Unfortunately, Biden’s opponent is even worse. We are all hopefully aware of Trump’s own extensive history of sexual abuse, his views on race, including his wavering condemnation of Neo-Nazis, his corruption, and his extremely short temper during crises, to rattle off a few of his trademarks. If you weren’t fully aware, allow this past sentence and the upcoming media coverage of this election to be a refresher.

With two villainous and inept choices for our next leader, it’s hard to imagine many of the disenfranchised Americans across the country making the trip to their polling locations in November without being promised substantial change. My generation will have lived through two recessions before we hit 30, climate change will bare down on us if we don’t implement substantial change within 10 years, and mental illness and drug addiction epidemics are at stunning heights. Will voting for either of two candidates heavily lobbied by numerous institutions built on greed save us? Of course not.

Instead, I will continue to mourn Bernie’s candidacy. We had a chance to elect a president who called for a society based on empathy. He gathered tens of thousands of people to rallies to chant “not me. Us.” and asked Americans whether they’re willing to fight for someone they don’t know. The culture of leaving others hanging out to dry while wistfully admiring billionaires is finally catching up to America as we wallow in debt, and we just lost our fast path to escape. Bernie was likely a once-in-a-lifetime candidate, and the successful effort to knock him down after our movement had defied so many odds was a reaffirming statement that we are only ever allowed to choose from the worst among us to preside over us.

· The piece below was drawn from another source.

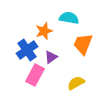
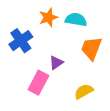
orange star: (44, 31) -> (48, 17), moved
blue cross: (27, 50) -> (21, 41), moved

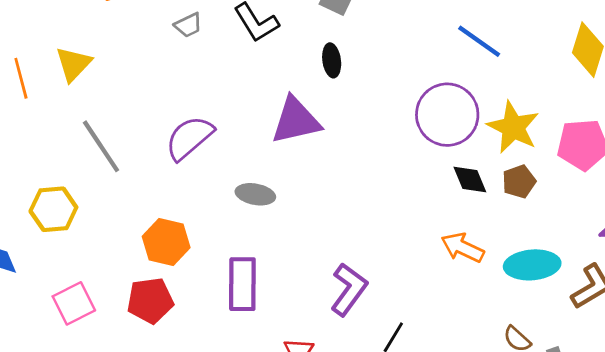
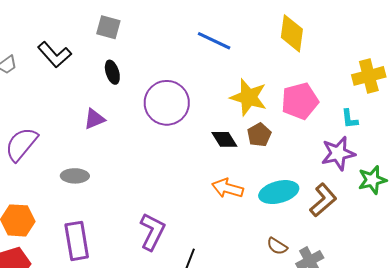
purple circle: (447, 115) -> (167, 103), moved
purple triangle: (296, 121) -> (94, 119), size x0.6

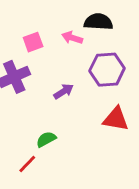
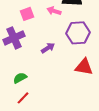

To be blunt, I have lost a lot of my hope for the future. But for the sake of optimism, maybe the climate scientists are wrong and maybe my generation will miraculously stumble upon opportunities for affordable housing and stable careers, so I will maintain a shred of hope that it will be physically possible over the years for us to keep up the fight for the change we deserve. It is still essential for us to continue the momentum Bernie’s campaign(s) provided us, and we must organize our more local communities to demand we are granted dignified standards of living, and we must begin to take office with the goals of looking out for one another.

Years of settling for less have led us to this most evil “lesser of two evils” election. It will be sad to see where America lies in the near future, as we struggle through the disasters the ruling class has been crafting for us over the years of amoral leadership, but one certainty is that solidarity will be critical for survival through whatever lies ahead. We only have each other, and we must always be willing to fight for someone we don’t know.